Hay que adaptarse a los nuevos tiempos, sí, pero la pandemia ha evidenciado el creciente impacto de la soledad
Equívocos posibles del avance tecnológico que nos amenazan a todos: debilitan en los niños la tolerancia ante la frustración y, en el ámbito adulto, sobre todo entre empresarios y burócratas, invitan a confundir lo posible con lo necesario. Visto lo que está ocurriendo con los bancos y con las citas previas de muchas instituciones, da miedo que los avances tecnológicos atropellen algunos valores esenciales. Y me explico.
Observo cada mañana las colas formadas ante los establecimientos bancarios y me acongoja la crueldad con que diversas entidades están suprimiendo los servicios de caja y de atención personalizada, como si el uso de internet y de los cajeros automáticos fuera una disposición inexcusable. Humillación informática similar me parece que ayuntamientos, diputaciones y otras instituciones públicas hayan suprimido la información postal de recibos y notificaciones, forzando una conexión telemática a personas que no pueden o no quieren utilizarla.

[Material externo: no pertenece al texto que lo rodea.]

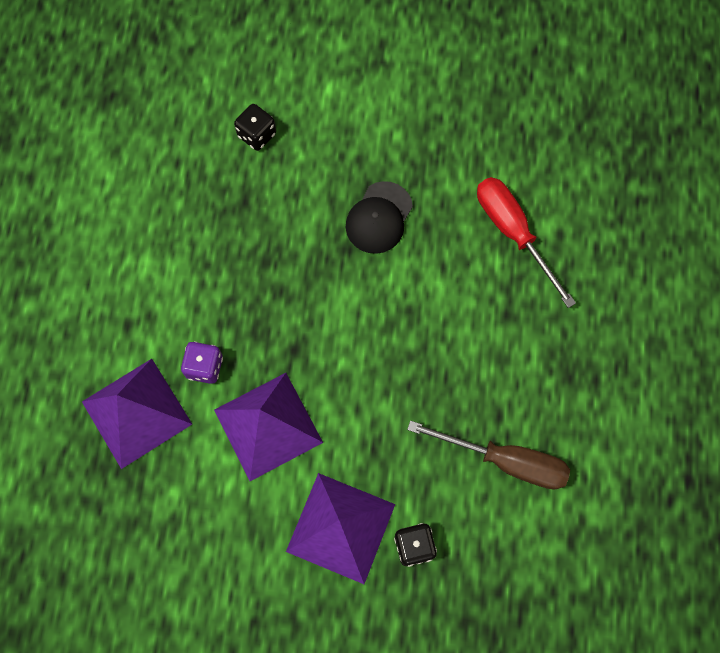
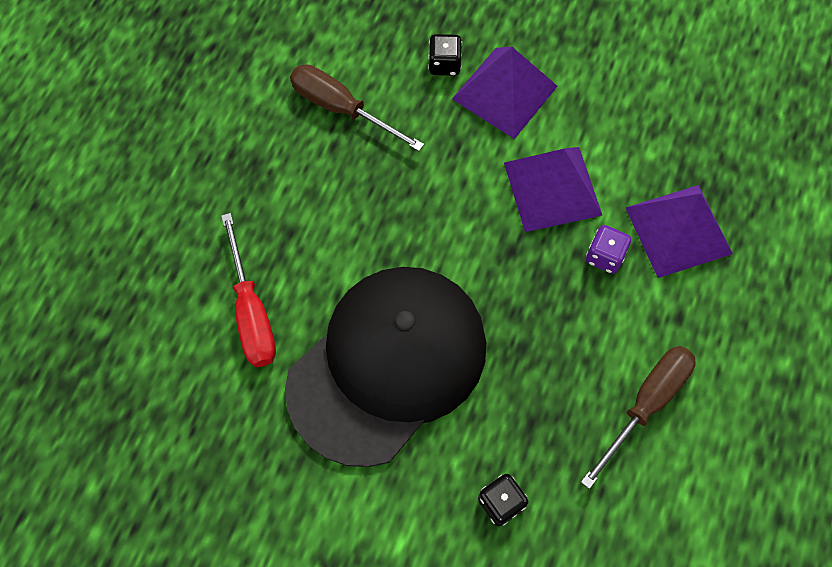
camera: 165 degrees left, 5 degrees down
black cap [346,181,413,254] -> black cap [285,267,486,467], size x2.47
none -> brown screwdriver [581,346,696,489]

Hay que adaptarse a los tiempos, sí, pero, más allá de los argumentos económicos y funcionales, esta pandemia ha puesto de manifiesto el creciente impacto de la soledad como característica creciente de las sociedades desarrolladas. Si ya en 2018 Inglaterra creó un departamento gubernamental para ocuparse del aislamiento de nueve millones de británicos, la pandemia no ha hecho sino incrementar la alarma. En Japón como en Estados Unidos o entre nosotros, surgen iniciativas solidarias en los barrios, en las ONG, creando viviendas compartidas, 'cohousing', e iniciativas de acompañamiento para mitigar la creciente soledad en la que habitan cada vez más ciudadanos.
El daño psicológico de tantas restricciones afecta a todas las edades –la llamada de atención sobre salud mental que realizó Errejón en el Congreso no debería caer en saco roto–, pero muy especialmente a los mayores. Está muy bien lamentar la crudeza de su aislamiento, pero estaría mucho mejor no incrementar las dificultades inherentes a su edad privándoles del contacto humano de una visita al ambulatorio, una gestión en el banco o una charla en el supermercado. La tecnología es estupenda siempre que no nos deshumanice.